What lessons from history can Keir Starmer draw on when choosing his chief of staff?
As Tony Blair entered Downing Street for the first time as prime minister in May 1997, a few steps ahead of him walked a new, powerful political constitutional creature: his No 10 chief of staff.
With the precedent established, every prime minister since has followed the Blair innovation in one form or another. Now Keir Starmer is searching for a candidate that could fulfil that role, leading preparations for power and then easing the transition to government if Labour wins.

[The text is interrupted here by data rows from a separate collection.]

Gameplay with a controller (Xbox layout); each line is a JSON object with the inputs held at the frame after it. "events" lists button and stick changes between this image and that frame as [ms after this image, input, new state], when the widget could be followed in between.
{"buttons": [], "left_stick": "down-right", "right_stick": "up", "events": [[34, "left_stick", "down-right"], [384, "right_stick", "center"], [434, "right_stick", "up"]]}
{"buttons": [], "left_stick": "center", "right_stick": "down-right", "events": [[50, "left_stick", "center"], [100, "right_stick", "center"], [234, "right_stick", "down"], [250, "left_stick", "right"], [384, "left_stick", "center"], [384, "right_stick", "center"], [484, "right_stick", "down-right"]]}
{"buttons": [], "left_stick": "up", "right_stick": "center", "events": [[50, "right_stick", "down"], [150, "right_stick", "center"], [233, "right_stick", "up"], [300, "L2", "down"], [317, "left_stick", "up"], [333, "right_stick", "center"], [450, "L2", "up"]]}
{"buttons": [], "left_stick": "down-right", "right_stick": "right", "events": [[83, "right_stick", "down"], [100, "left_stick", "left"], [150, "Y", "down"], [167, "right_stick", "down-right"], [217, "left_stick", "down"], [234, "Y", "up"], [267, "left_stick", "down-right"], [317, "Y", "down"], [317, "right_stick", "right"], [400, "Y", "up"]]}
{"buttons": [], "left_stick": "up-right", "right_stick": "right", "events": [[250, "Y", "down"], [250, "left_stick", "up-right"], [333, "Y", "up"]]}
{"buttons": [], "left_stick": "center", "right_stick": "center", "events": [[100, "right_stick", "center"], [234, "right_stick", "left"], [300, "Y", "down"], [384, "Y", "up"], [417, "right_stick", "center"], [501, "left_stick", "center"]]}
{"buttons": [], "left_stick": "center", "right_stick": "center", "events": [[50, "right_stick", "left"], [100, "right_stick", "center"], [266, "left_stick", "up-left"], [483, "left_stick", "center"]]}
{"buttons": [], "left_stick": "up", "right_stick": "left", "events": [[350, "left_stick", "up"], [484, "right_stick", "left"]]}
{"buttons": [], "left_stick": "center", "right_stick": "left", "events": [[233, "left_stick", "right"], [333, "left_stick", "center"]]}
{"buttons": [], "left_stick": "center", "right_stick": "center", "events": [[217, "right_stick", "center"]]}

Since Jonathan Powell, the chief of staff is the most important piece in the advisory jigsaw that potential prime ministers need to assemble. For Blair, the aim was a powerful group of political advisers able to provide the high-quality central direction and leadership from within Downing Street that was believed to be absent from John Major’s government. In addition, they were to address the perception that the government machine had absorbed the values and instincts of the Conservative government that had been in power for 18 years.
Of these advisers, Powell would never compete with Alastair Campbell as the best known of Blair’s inner circle. Indeed, Powell rarely gave interviews, and curious journalists initially even found it difficult to find photographs of him. Neither would he compete with Anji Hunter as the voice of Blair’s middle England political project. Nor could he hope to rival Sally Morgan’s grasp of the machinations of Labour Party politics.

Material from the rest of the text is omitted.